Bounding box coordinates:
^^^^^^^^^^^^^^^^

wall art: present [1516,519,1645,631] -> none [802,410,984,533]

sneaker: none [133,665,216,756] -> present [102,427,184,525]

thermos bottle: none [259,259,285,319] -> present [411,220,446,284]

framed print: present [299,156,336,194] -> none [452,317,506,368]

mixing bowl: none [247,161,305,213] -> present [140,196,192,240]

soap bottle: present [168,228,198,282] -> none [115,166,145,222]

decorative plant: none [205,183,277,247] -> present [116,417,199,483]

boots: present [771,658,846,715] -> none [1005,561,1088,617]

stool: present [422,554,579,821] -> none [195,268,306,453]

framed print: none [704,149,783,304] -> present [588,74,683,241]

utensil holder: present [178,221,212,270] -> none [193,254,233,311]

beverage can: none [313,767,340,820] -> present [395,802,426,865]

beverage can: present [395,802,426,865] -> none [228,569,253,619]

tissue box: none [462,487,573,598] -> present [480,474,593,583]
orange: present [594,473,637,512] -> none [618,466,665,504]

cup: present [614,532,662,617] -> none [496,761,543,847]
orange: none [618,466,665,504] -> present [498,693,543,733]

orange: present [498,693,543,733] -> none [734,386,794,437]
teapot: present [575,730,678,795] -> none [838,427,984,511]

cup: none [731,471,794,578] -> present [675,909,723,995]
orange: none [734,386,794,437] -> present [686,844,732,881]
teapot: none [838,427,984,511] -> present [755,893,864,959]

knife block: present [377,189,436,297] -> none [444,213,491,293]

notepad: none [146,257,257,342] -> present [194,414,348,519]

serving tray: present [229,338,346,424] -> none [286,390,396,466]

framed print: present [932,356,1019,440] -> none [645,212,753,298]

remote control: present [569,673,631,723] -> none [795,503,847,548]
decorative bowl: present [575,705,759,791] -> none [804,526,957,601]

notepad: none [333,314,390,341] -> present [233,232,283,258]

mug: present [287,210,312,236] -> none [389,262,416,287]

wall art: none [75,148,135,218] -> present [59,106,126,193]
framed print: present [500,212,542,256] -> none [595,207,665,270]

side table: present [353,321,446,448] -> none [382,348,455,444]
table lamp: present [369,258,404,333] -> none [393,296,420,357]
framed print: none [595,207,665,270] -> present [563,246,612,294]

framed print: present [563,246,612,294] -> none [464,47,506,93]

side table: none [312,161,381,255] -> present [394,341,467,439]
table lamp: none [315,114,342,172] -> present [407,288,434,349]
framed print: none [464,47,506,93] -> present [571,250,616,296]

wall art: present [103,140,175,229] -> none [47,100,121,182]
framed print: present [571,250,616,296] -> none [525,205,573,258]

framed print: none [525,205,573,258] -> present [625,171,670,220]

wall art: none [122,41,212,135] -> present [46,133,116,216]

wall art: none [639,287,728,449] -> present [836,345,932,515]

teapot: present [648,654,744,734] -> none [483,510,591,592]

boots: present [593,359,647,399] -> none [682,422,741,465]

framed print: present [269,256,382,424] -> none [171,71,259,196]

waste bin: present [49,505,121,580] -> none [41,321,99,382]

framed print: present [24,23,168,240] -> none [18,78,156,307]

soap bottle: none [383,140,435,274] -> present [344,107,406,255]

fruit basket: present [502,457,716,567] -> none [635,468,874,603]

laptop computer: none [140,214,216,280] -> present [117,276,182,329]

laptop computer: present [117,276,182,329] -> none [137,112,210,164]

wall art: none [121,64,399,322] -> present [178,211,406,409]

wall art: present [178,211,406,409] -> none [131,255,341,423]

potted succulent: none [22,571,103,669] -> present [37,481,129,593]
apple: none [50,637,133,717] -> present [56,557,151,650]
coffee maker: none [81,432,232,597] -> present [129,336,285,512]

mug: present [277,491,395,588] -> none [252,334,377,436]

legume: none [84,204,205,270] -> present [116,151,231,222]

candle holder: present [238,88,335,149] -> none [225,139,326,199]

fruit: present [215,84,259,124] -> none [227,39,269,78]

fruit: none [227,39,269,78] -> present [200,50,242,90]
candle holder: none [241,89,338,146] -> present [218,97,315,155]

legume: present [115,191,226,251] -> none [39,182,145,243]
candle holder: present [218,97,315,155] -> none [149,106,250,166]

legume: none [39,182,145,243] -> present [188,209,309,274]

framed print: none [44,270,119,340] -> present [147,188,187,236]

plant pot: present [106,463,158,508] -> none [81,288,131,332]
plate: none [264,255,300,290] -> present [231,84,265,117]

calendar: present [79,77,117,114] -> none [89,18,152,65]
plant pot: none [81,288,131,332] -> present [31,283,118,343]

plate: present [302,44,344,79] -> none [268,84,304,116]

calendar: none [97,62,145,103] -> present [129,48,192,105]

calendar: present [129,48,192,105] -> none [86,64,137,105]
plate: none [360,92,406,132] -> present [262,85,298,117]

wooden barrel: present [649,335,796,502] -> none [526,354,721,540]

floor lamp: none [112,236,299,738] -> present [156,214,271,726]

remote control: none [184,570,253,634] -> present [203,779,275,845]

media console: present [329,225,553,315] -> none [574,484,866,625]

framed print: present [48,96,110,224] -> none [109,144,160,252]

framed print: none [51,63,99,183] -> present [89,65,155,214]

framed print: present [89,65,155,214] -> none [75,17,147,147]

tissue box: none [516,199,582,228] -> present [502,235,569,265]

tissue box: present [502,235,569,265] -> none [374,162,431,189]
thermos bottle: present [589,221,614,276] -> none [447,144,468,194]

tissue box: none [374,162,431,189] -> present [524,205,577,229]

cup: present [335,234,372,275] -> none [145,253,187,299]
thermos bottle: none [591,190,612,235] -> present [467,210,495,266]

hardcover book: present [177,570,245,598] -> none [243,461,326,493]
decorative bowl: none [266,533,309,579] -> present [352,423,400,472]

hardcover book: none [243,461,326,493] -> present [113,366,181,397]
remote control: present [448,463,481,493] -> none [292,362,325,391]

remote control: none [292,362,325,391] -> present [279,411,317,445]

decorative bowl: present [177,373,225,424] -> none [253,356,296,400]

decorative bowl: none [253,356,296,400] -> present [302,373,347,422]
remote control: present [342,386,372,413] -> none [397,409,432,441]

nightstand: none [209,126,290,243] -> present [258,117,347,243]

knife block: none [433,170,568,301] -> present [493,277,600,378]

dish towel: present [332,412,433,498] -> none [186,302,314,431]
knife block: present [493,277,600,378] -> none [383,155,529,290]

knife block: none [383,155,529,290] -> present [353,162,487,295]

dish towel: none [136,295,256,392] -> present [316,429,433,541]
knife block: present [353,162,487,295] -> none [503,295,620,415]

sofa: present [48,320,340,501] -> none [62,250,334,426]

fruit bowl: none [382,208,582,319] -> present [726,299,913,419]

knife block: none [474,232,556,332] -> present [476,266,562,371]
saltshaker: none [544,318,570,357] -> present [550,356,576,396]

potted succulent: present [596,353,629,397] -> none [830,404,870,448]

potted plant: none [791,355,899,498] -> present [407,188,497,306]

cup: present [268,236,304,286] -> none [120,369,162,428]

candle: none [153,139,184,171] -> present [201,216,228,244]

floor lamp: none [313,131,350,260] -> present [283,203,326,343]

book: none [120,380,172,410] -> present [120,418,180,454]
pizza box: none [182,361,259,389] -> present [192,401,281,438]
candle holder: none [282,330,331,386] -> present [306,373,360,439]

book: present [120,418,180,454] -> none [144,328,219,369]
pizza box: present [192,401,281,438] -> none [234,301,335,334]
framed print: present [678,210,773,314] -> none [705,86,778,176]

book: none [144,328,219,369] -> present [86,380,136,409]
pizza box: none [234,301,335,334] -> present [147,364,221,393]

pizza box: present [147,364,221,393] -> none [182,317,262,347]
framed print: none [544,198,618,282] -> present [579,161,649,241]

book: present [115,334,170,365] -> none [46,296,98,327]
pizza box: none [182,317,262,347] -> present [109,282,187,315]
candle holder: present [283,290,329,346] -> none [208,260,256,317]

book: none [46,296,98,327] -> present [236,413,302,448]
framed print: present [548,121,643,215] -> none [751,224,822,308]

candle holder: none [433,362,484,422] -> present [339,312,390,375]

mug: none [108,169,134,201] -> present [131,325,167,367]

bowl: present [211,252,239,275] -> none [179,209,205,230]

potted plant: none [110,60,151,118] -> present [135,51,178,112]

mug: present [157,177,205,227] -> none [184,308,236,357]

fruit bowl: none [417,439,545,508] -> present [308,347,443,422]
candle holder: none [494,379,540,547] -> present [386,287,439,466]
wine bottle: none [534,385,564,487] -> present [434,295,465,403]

^^^^^^^^^^^^^^^^

Extract exactly and only the lines above from the line containing "media console: present" through the line containing "thermos bottle: present", both end lines included.

media console: present [329,225,553,315] -> none [574,484,866,625]

framed print: present [48,96,110,224] -> none [109,144,160,252]

framed print: none [51,63,99,183] -> present [89,65,155,214]

framed print: present [89,65,155,214] -> none [75,17,147,147]

tissue box: none [516,199,582,228] -> present [502,235,569,265]

tissue box: present [502,235,569,265] -> none [374,162,431,189]
thermos bottle: present [589,221,614,276] -> none [447,144,468,194]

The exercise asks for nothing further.